A team of Dutch inventors has come up with what it calls to be a giant vacuum cleaner that can suck away the toxic fumes in the air and bring about clean air for everyone to breathe. The outside vacuum cleaner was recently unveiled at a conference held in Amsterdam, Netherlands and poses to be one of the first solutions of its kind for combatting air pollution.
Industrial Filter and Vacuum Cleaner
Unveiled by the Envinity Group, the giant industrial filter and vacuum cleaner stands at a height of eight meters. Constructed out of steel, the giant filter acts as a purifying agent when in operation, filtering out toxic particles from the atmosphere and producing clean, breathable air in the process. When placed on top of buildings, the filter can easily clean the atmosphere surrounding it, reducing the concentration of emissions from industrial combustion, fossil fuels and other pollutants, etc. to a great extent.
The filter will be able to suck in the polluted aka bad air from a radius of 300 meters. It can also suck in polluted air from over seven kilometers upwards. With the ability to filter out 95% of ultra-fine pollutants and 100% fine particle pollutants from the sucked air, the filter can produce over 800,000 cubic meters of breathable air in an hour.
A prototype of the filter that was tested recently by the Energy Research Center of Netherlands confirmed these results. In layman’s terms, the filter will simply suck in a large column of polluted air and make it clean, clear and breathable as it comes out of the machine.
Rising concerns of increasing emissions
The world has been facing a lot of trouble in the form of increasing emissions from different industries. It has been revealed that nearly 90% of the earth’s population is currently breathing bad air as a result of these out of control emissions.
The fine particles found in air are more often than not caused by burning fossil fuels. They are also caused by emissions from industrial combustion. Ultra-fine particle pollutants on the other hand, are caused by emissions from vehicles and aircrafts.
Both fine and ultra-fine particle pollutants have adverse effects on the body. In fact, ultra-fine particle pollutants have been found to cause damage to the brain cells and nervous system in addition to causing myriad infections in individuals who are exposed to them for prolonged periods.
According to a recent report published by the World Health Organization (WHO), nine out of ten people around the world are being exposed to these particles on a daily basis. This means nine out of ten people worldwide are at increased risks of developing the above mentioned conditions owing to exposure to poor quality air. Statistics also reveal that this is the same air that kills over six million people around the world every year, including 16000 Brits. It is this report that has alarmed governments around the world enough to sit up and take notice of the possible dangers these air pollutants pose for humanity in the long term. It is also what has initiated the movement of finding out newer ways to control air pollution.

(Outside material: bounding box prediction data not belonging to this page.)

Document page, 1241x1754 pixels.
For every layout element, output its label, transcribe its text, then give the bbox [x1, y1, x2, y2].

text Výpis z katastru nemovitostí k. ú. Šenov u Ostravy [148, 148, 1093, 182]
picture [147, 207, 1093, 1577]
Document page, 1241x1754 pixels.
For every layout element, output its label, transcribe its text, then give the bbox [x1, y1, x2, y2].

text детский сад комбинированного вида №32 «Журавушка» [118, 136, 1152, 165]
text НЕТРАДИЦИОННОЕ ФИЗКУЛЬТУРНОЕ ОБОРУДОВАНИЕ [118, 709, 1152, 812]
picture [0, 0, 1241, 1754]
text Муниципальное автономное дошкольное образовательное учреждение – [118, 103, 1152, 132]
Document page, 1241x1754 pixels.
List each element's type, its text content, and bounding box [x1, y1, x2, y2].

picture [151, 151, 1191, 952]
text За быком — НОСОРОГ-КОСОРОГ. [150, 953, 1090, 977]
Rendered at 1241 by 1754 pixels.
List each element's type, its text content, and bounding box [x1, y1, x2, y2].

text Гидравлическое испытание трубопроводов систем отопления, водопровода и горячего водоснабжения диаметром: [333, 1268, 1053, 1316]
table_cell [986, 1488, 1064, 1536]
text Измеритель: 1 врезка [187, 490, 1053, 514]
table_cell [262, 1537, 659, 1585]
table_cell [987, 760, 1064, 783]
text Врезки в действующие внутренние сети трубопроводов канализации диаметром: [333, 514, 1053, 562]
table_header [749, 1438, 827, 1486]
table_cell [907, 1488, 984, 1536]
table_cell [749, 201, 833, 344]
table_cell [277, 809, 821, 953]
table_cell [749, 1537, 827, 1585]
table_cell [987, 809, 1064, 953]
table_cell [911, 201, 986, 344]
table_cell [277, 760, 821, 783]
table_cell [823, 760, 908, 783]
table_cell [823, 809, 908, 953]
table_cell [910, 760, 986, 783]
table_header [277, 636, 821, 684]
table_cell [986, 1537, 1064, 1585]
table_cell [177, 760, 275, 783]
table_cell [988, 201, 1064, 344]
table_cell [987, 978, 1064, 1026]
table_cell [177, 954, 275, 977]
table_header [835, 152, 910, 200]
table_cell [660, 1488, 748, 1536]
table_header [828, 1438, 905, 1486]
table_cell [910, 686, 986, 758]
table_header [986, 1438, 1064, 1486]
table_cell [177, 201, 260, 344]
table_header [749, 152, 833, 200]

Future Projects in the Pipeline
Image Source : DutchNews.Nl
The Envinity Group has revealed that its project has already garnered the interest of many businesses, airports and governments around the world. The company has also revealed that it will work alongside these entities to protect the environment from the fine and ultra-fine particle pollutants which have also been dubbed as silent killers.
It is to be noted here that a similar air-purifying system was recently installed in Beijing with the purpose of cleaning surrounding air. Called the Smog Free Tower, the system collects the air blowing past it and filters out nearly 75% of the particulate matter in it. The system makes use of a patented ozone-free ion technology to clean up more than 30,000 cubic meters of air in one hour.
Dutch inventors have come up with a huge vacuum cleaner which they say can clean polluted air. Acting as a giant filter, this vacuum cleaner can be placed in and around industrial zones to remove the fine and ultra-fine particle pollutants present in the air.